◆ **SOURCE TEXT**
============
How Search Party Season 4 Revels in Character Specificity

Search Party season 4’s middle three episodes make some time to introduce beloved character actress Ann Dowd...and depict a startling portrayal of Stockholm Syndrome.

Search Party Season 4 Ann Dowd
Photo: HBO Max

This article contains spoilers for Search Party season 4 episodes 4 through 6.

One of the most tried and true laws of the entertainment industry is: Ann Dowd makes everything better.

The character actress livens up just about everything that she’s in, whether it’s as a shockingly charismatic cultist in Hereditary, a shockingly charismatic cultist in The Handmaid’s Tale, or a…shockingly charismatic cultist in The Leftovers. OK, so we might be boxing Anne in a bit here. When it came time to cast basically the exact opposite of a shockingly charismatic cultist in Search Party season 4, however, the show’s creators still knew there was but one place to look.
============
◆ **INFORMATION SUPPLIED**
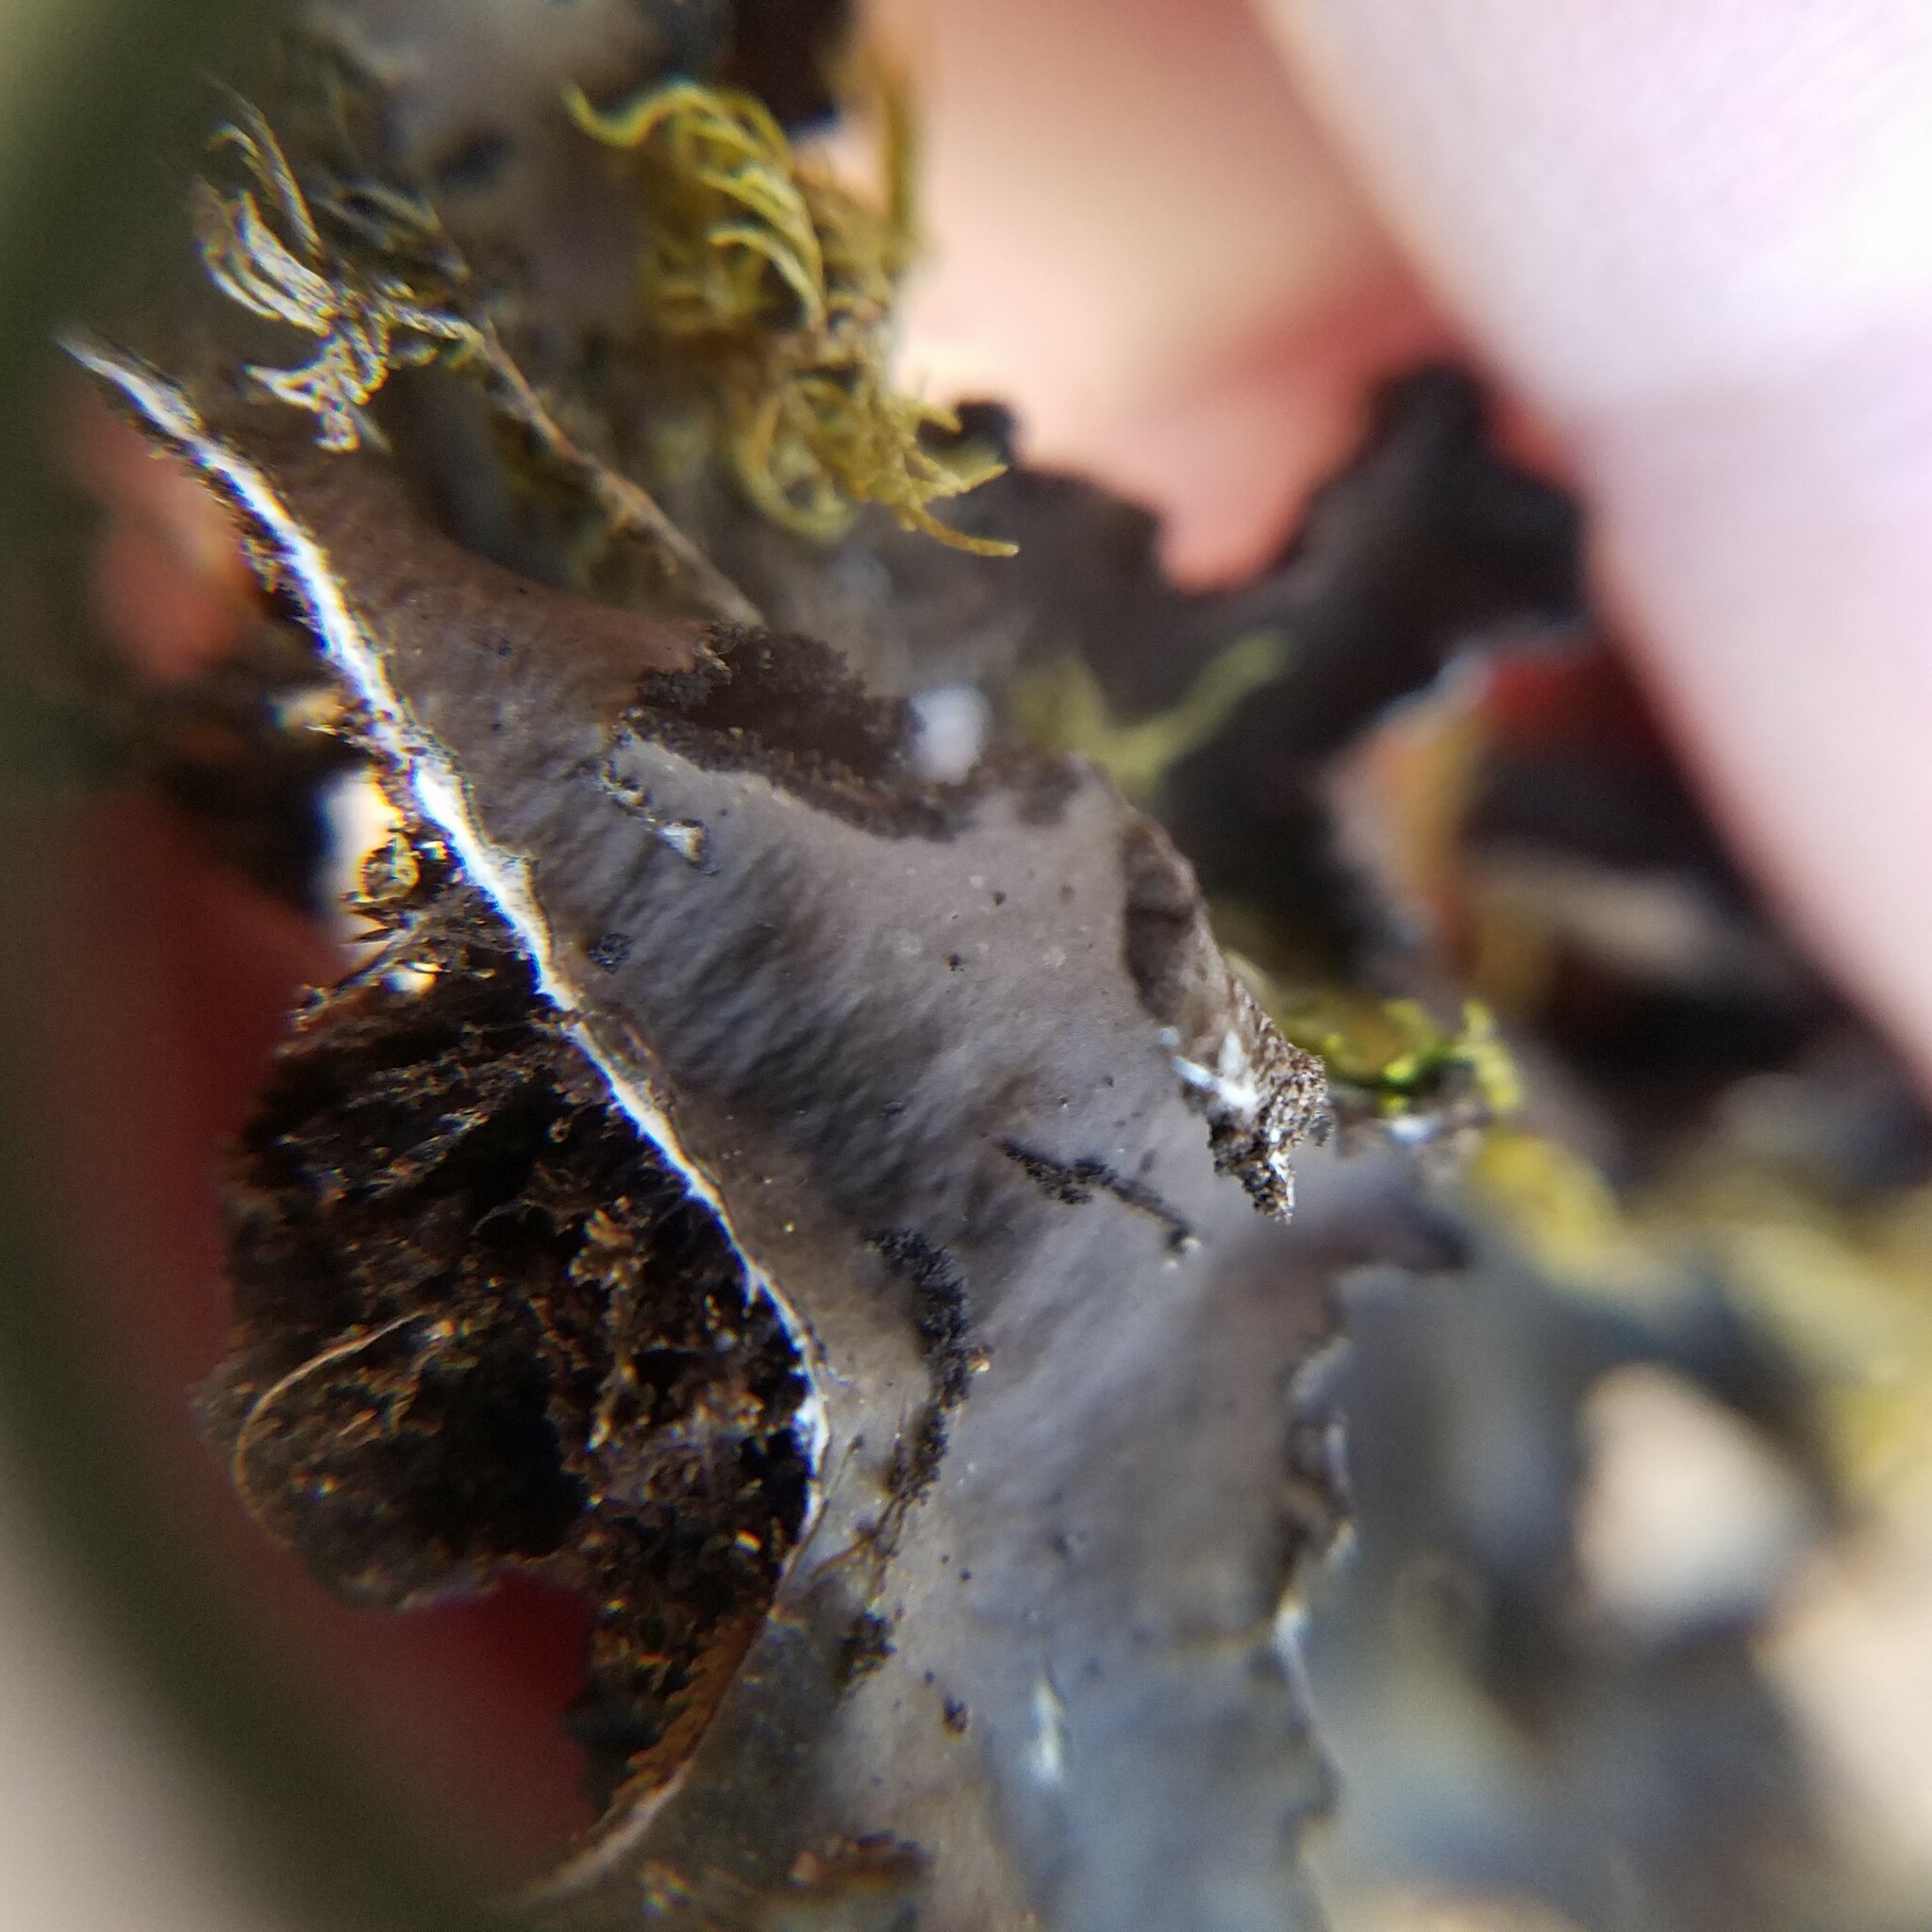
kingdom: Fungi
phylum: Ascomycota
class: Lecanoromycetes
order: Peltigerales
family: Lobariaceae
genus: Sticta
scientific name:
============
◆ **JOBS**
(A) Copy everything in the Search Party article from "Search Party season 4’s" down to "makes everything better.".
(B) Which film and television titles are named in the Search Party article?
The records have no connection to the Search Party article.

◆ **ANSWERS TO THE EXERCISE**
(A)
Search Party season 4’s middle three episodes make some time to introduce beloved character actress Ann Dowd...and depict a startling portrayal of Stockholm Syndrome.

Search Party Season 4 Ann Dowd
Photo: HBO Max

This article contains spoilers for Search Party season 4 episodes 4 through 6.

One of the most tried and true laws of the entertainment industry is: Ann Dowd makes everything better.

(B)
Search Party
Hereditary
The Handmaid's Tale
The Leftovers